What the exercise asks: Count the lines in the data below that contain the string "Ntra", and give only that number.
━━━━━━━━
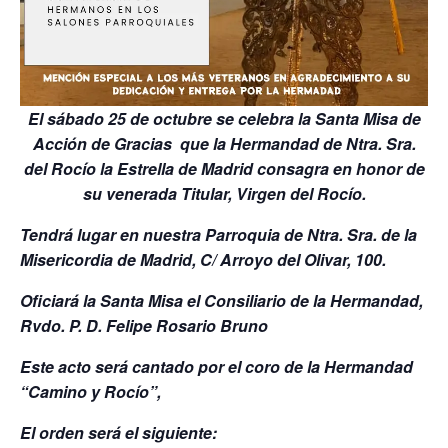
El sábado 25 de octubre se celebra la Santa Misa de
Acción de Gracias que la Hermandad de Ntra. Sra.
del Rocío la Estrella de Madrid consagra en honor de
su venerada Titular, Virgen del Rocío.
Tendrá lugar en nuestra Parroquia de Ntra. Sra. de la
Misericordia de Madrid, C/ Arroyo del Olivar, 100.
Oficiará la Santa Misa el Consiliario de la Hermandad,
Rvdo. P. D. Felipe Rosario Bruno
Este acto será cantado por el coro de la Hermandad
“Camino y Rocío”,
El orden será el siguiente:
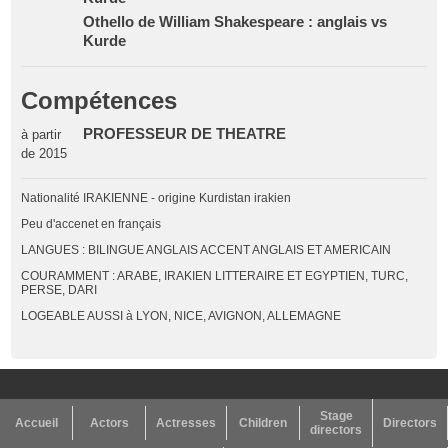
Othello de William Shakespeare : anglais vs
Kurde
Compétences
PROFESSEUR DE THEATRE
à partir
de 2015
Nationalité IRAKIENNE - origine Kurdistan irakien
Peu d'accenet en français
LANGUES : BILINGUE ANGLAIS ACCENT ANGLAIS ET AMERICAIN
COURAMMENT : ARABE, IRAKIEN LITTERAIRE ET EGYPTIEN, TURC,
PERSE, DARI
LOGEABLE AUSSI à LYON, NICE, AVIGNON, ALLEMAGNE
Stage
Accueil
Actors
Actresses
Children
Directors
directors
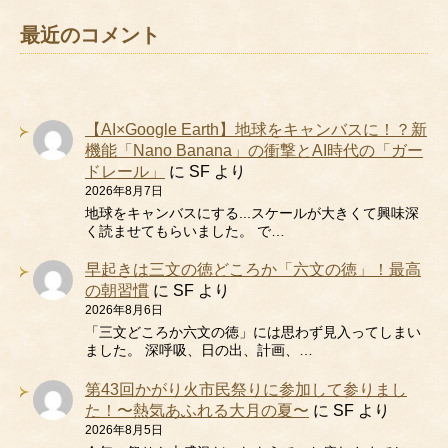
最近のコメント
【AI×Google Earth】地球をキャンバスに！？新
機能「Nano Banana」の衝撃とAI時代の「ガー
ドレール」
に
SF
より
2026年8月7日
地球をキャンバスにする...スケールが大きくて興味深
く読ませてもらいました。 で…
早起きは三文の徳どころか「六文の徳」！最高
の朝習慣
に
SF
より
2026年8月6日
「三文どころか六文の徳」には思わず見入ってしまい
ました。 深呼吸、日の出、計画、…
第43回かがり火市民祭りに参加して参りまし
た！〜熱気あふれる大月の夏〜
に
SF
より
2026年8月5日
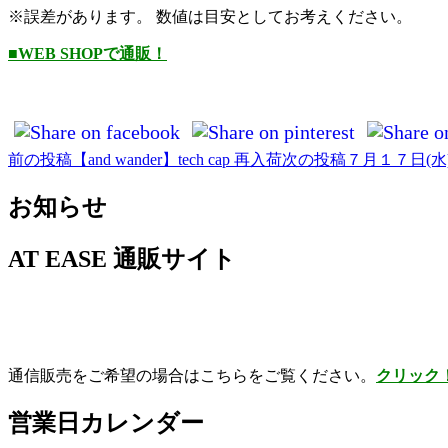
※誤差があります。 数値は目安としてお考えください。
■WEB SHOPで通販！
前の投稿
【and wander】tech cap 再入荷
次の投稿
７月１７日(水
投
稿
お知らせ
ナ
AT EASE 通販サイト
ビ
ゲ
ー
シ
通信販売をご希望の場合はこちらをご覧ください。
クリック
ョ
ン
営業日カレンダー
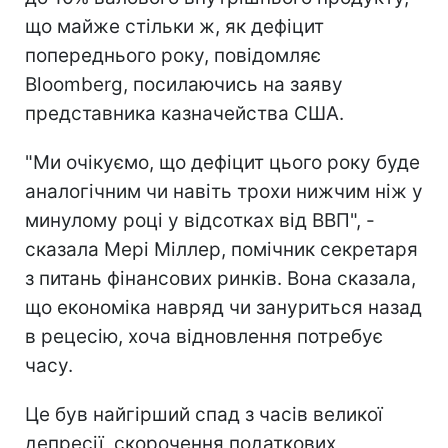
що майже стільки ж, як дефіцит
попереднього року, повідомляє
Bloomberg, посилаючись на заяву
представника казначейства США.
"Ми очікуємо, що дефіцит цього року буде
аналогічним чи навіть трохи нижчим ніж у
минулому році у відсотках від ВВП", -
сказала Мері Міллер, помічник секретаря
з питань фінансових ринків. Вона сказала,
що економіка навряд чи зануриться назад
в рецесію, хоча відновлення потребує
часу.
Це був найгірший спад з часів великої
депресії, скорочення податкових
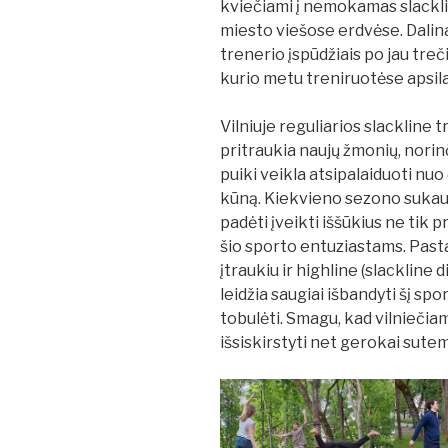
kviečiami į nemokamas slacklin
miesto viešose erdvėse. Dali
trenerio įspūdžiais po jau tr
kurio metu treniruotėse apsil
Vilniuje reguliarios slackline
pritraukia naujų žmonių, norinč
puiki veikla atsipalaiduoti nuo
kūną. Kiekvieno sezono sukaupi
padėti įveikti iššūkius ne tik
šio sporto entuziastams. Past
įtraukiu ir highline (slackline
leidžia saugiai išbandyti šį sp
tobulėti. Smagu, kad vilniečiam
išsiskirstyti net gerokai sute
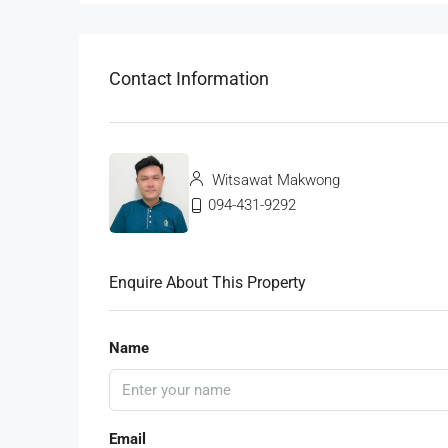
Contact Information
Witsawat Makwong
094-431-9292
Enquire About This Property
Name
Email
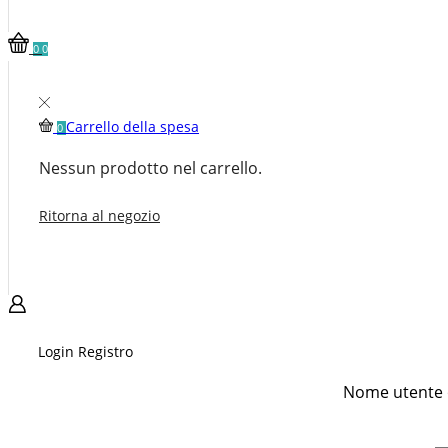
0
0
Carrello della spesa
0
Nessun prodotto nel carrello.
Ritorna al negozio
Login
Registro
Nome utente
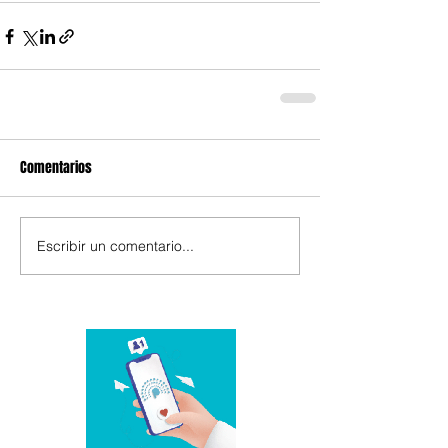
Comentarios
Escribir un comentario...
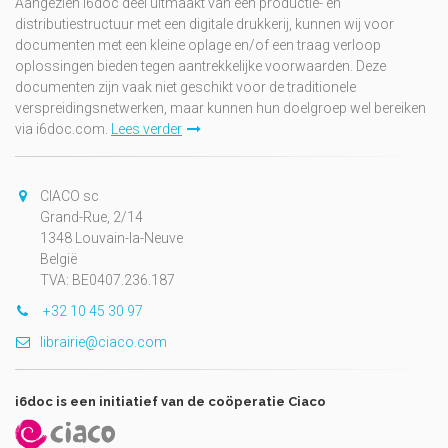
Aangezien i6doc deel uitmaakt van een productie- en
distributiestructuur met een digitale drukkerij, kunnen wij voor
documenten met een kleine oplage en/of een traag verloop
oplossingen bieden tegen aantrekkelijke voorwaarden. Deze
documenten zijn vaak niet geschikt voor de traditionele
verspreidingsnetwerken, maar kunnen hun doelgroep wel bereiken
via i6doc.com.
Lees verder
CIACO sc
Grand-Rue, 2/14
1348 Louvain-la-Neuve
België
TVA: BE0407.236.187
+32 10 45 30 97
librairie@ciaco.com
i6doc is een initiatief van de coöperatie Ciaco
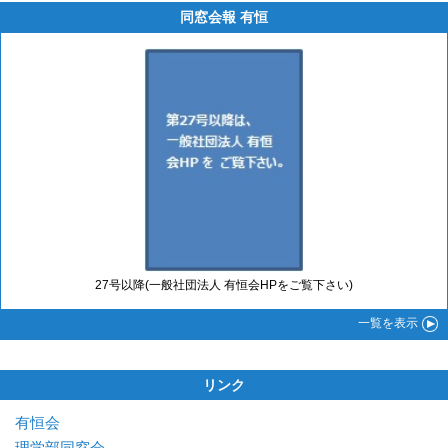
同窓会報 有恒
27号以降(一般社団法人 有恒会HPをご覧下さい)
一覧
を表示
リンク
有恒会
理学部同窓会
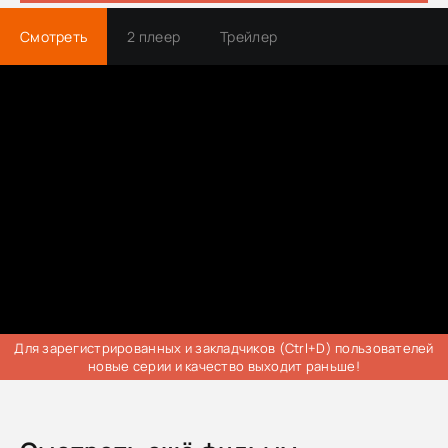
Смотреть
2 плеер
Трейлер
Для зарегистрированных и закладчиков (Ctrl+D) пользователей
новые серии и качество выходит раньше!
━━━━━━━━
Response to the exercise: 2